| WORK INSTRUCTION |
With the pictures left out, restate exactly the part below that opens with the line containing "micrograph reveals IHC" and closes with the line containing "nuclear protein expression".

| DATA FOR PROCESSING |
● ● ● ●

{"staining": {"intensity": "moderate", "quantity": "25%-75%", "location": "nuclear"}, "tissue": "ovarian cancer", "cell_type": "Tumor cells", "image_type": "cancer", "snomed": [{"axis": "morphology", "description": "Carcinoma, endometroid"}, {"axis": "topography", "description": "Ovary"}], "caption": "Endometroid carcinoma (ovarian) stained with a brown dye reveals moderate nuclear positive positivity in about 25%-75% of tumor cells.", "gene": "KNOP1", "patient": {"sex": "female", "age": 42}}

● ● ● ●

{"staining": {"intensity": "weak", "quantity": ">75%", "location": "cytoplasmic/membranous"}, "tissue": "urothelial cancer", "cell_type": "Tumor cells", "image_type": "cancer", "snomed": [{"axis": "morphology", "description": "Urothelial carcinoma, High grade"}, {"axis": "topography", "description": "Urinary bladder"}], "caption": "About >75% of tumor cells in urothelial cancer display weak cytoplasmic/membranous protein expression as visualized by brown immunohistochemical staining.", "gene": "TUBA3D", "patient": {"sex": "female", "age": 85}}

● ● ● ●

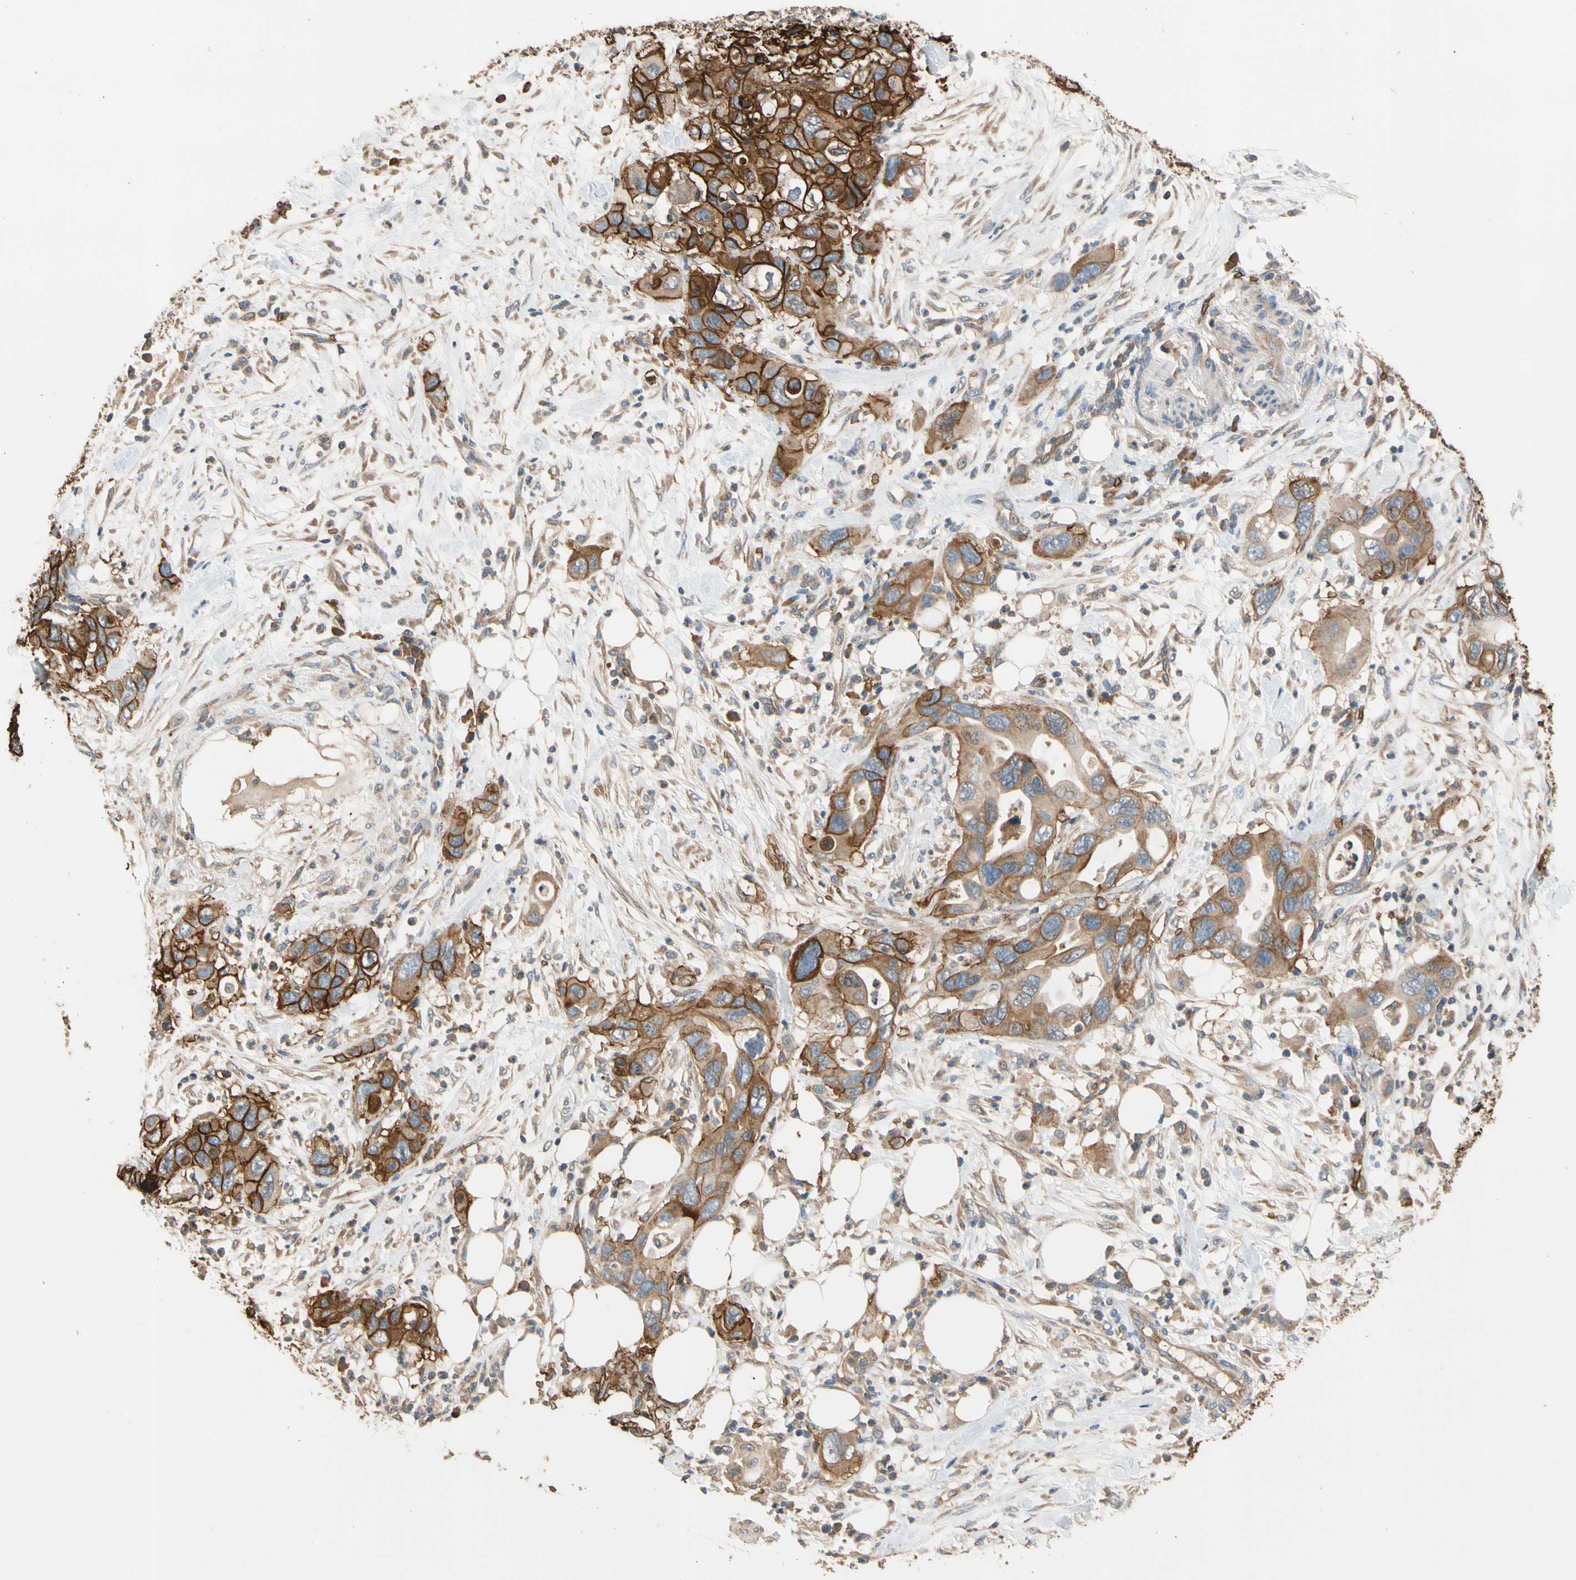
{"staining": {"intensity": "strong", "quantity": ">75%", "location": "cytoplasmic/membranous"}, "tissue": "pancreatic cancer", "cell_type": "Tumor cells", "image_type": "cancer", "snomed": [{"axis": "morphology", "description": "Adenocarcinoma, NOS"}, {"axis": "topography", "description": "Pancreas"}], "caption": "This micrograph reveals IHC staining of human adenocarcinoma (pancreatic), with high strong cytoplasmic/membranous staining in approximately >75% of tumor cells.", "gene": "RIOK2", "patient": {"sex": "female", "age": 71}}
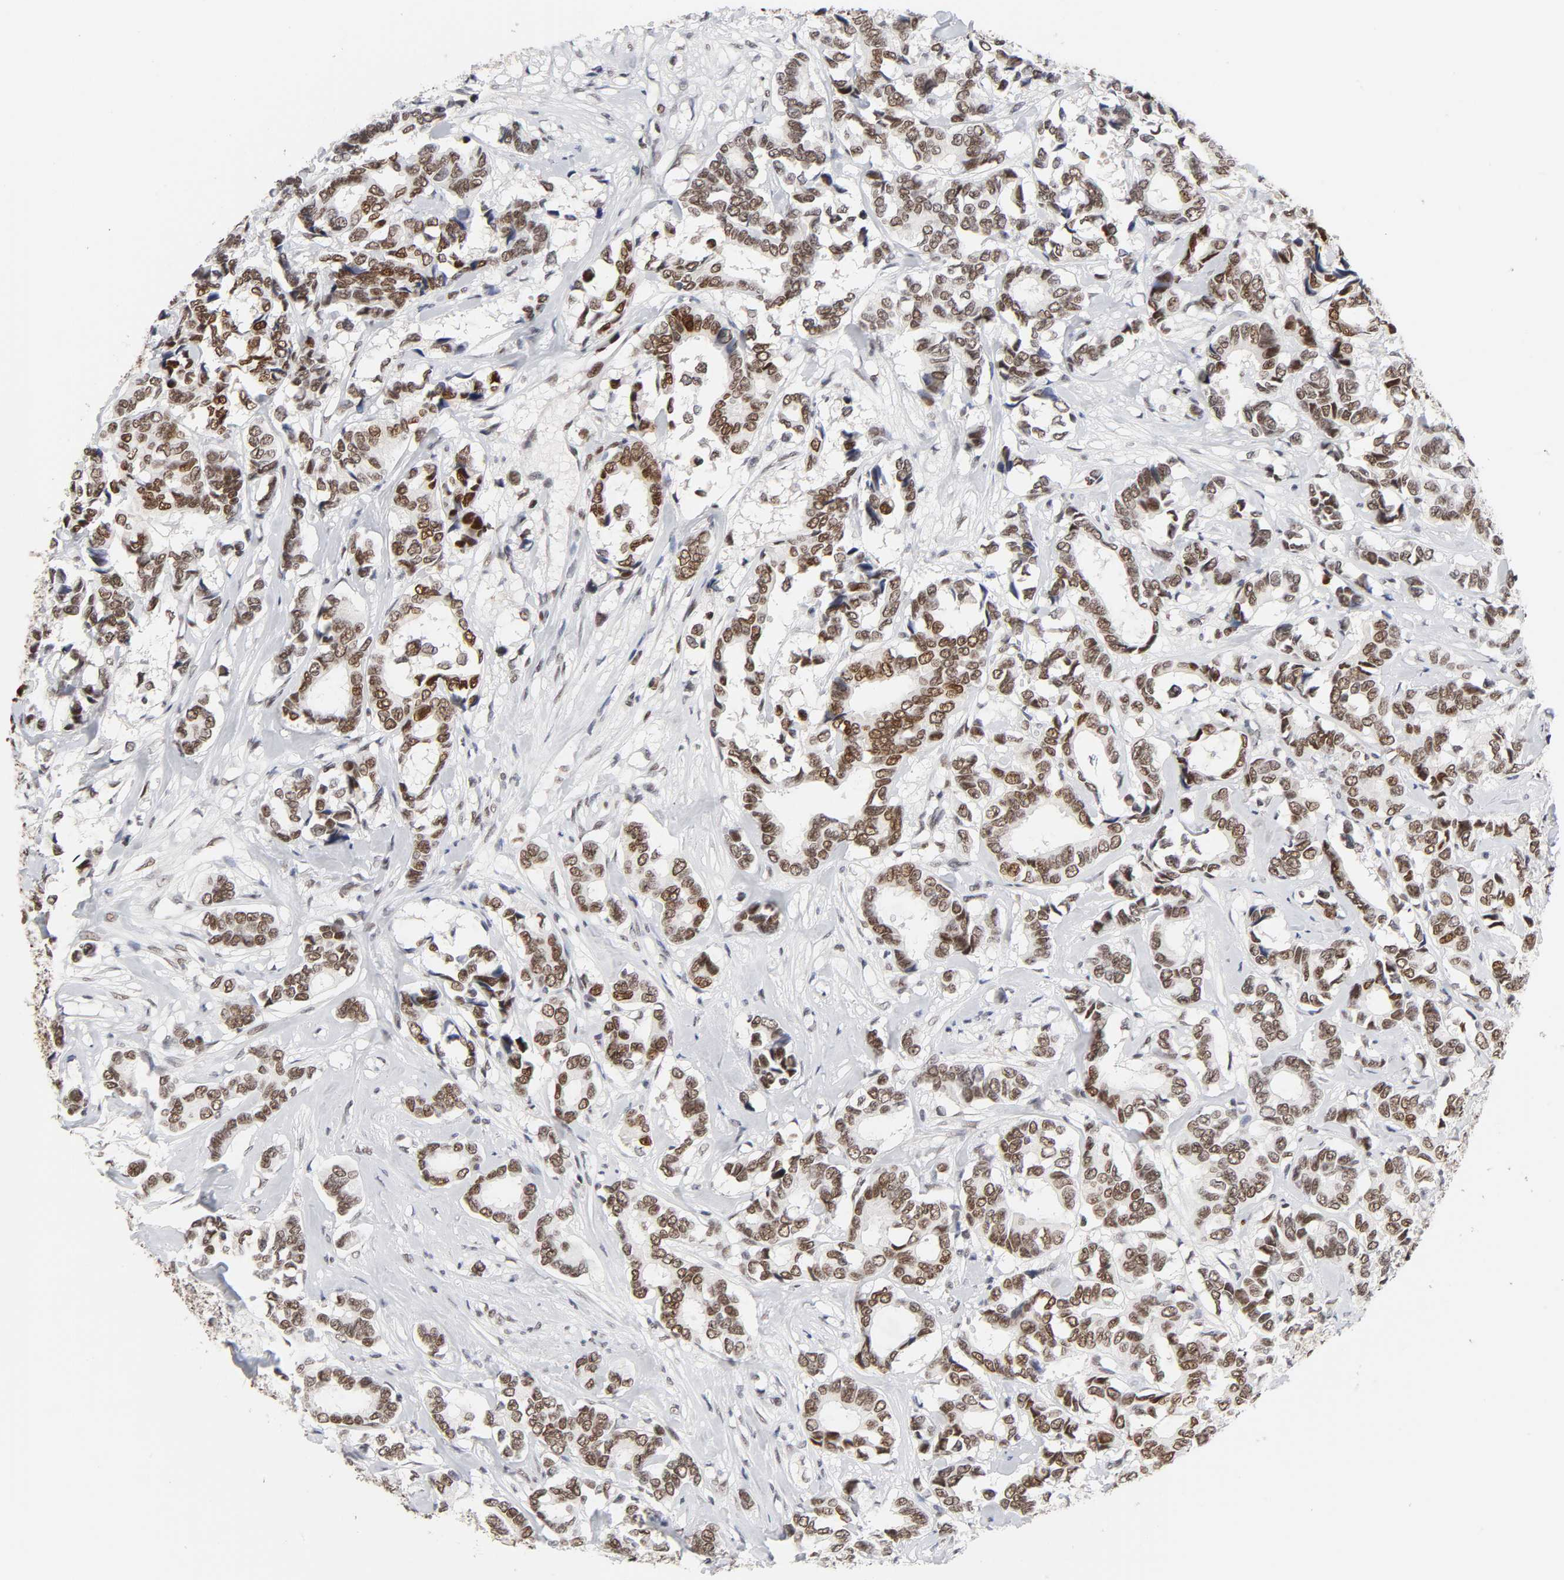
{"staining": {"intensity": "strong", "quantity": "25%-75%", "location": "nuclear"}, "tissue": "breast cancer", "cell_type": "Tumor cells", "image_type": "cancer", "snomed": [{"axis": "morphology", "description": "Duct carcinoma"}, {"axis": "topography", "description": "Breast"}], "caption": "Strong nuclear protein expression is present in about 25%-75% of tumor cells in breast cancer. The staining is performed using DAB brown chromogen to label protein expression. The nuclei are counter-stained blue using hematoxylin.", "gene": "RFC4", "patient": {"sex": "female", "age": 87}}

● ● ● ●

| SOLUTION TO THE PROBLEM |
{"staining": {"intensity": "strong", "quantity": ">75%", "location": "cytoplasmic/membranous"}, "tissue": "pancreatic cancer", "cell_type": "Tumor cells", "image_type": "cancer", "snomed": [{"axis": "morphology", "description": "Adenocarcinoma, NOS"}, {"axis": "topography", "description": "Pancreas"}], "caption": "This micrograph reveals IHC staining of human adenocarcinoma (pancreatic), with high strong cytoplasmic/membranous staining in approximately >75% of tumor cells.", "gene": "RIOK2", "patient": {"sex": "female", "age": 71}}
{"staining": {"intensity": "strong", "quantity": "25%-75%", "location": "nuclear"}, "tissue": "breast cancer", "cell_type": "Tumor cells", "image_type": "cancer", "snomed": [{"axis": "morphology", "description": "Duct carcinoma"}, {"axis": "topography", "description": "Breast"}], "caption": "Strong nuclear protein expression is present in about 25%-75% of tumor cells in breast cancer. The staining is performed using DAB brown chromogen to label protein expression. The nuclei are counter-stained blue using hematoxylin.", "gene": "RFC4", "patient": {"sex": "female", "age": 87}}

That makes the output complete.